[Dataset entries]
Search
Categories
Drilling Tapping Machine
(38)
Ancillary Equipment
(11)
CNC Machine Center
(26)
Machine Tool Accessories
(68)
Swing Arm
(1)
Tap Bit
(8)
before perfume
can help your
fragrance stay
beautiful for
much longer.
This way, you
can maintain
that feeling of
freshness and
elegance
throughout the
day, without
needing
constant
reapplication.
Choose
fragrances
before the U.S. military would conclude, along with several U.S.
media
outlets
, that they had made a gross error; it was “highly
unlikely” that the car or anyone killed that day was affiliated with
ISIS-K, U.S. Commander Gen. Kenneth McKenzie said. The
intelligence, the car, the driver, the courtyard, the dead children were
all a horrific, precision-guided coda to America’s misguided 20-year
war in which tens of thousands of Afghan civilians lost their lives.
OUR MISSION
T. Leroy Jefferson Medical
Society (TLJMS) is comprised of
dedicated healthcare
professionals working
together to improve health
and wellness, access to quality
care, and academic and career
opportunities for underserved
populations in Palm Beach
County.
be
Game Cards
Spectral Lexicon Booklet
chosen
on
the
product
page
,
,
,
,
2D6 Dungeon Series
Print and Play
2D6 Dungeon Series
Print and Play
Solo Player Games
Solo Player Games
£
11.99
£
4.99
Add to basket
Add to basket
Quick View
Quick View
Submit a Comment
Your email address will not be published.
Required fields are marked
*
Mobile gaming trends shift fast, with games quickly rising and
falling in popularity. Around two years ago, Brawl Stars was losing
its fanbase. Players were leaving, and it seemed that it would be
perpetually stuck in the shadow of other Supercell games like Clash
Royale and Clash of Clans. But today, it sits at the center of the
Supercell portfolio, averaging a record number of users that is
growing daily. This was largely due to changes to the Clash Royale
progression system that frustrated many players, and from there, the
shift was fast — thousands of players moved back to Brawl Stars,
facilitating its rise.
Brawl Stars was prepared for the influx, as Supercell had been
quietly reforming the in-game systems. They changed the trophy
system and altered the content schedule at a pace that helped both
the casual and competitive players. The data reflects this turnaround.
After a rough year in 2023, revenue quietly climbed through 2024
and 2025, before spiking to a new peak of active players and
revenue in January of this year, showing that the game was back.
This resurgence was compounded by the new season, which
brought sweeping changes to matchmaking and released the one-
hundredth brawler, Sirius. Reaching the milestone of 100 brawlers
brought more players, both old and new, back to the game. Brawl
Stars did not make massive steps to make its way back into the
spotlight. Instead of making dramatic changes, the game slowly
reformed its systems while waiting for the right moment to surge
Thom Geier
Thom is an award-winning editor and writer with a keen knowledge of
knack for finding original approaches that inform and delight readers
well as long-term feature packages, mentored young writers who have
==
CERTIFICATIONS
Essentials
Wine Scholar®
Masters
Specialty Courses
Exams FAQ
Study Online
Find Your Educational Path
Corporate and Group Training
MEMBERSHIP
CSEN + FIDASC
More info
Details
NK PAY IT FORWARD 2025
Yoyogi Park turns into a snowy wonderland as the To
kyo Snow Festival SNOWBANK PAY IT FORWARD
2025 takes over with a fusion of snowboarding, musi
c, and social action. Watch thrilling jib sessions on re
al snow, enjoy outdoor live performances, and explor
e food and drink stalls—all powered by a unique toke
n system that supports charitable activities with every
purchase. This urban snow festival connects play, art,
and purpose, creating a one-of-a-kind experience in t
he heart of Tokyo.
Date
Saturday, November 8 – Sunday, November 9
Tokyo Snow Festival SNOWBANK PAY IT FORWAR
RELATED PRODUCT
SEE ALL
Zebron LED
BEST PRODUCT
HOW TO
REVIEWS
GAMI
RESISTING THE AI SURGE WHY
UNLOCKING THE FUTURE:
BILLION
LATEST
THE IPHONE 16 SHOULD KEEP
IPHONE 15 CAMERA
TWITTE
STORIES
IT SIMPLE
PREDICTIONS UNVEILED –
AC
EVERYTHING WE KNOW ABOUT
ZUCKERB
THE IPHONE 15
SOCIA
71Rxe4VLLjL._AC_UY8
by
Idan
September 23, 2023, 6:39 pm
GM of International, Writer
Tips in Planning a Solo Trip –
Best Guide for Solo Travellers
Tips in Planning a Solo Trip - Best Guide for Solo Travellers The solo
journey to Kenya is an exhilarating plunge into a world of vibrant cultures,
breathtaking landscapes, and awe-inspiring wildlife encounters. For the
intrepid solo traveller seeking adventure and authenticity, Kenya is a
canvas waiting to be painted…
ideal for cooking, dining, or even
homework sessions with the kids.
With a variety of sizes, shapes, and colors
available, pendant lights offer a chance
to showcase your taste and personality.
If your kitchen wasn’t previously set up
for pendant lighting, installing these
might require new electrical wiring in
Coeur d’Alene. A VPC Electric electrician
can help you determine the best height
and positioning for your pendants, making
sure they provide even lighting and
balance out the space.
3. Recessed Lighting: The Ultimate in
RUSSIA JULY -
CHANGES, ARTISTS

Exercise
Which lines above run from the one containing "growing daily. This" to the one containing "Brawl Stars was prepared"? Give them again exactly, both ends included.

Answer below
growing daily. This was largely due to changes to the Clash Royale
progression system that frustrated many players, and from there, the
shift was fast — thousands of players moved back to Brawl Stars,
facilitating its rise.
Brawl Stars was prepared for the influx, as Supercell had been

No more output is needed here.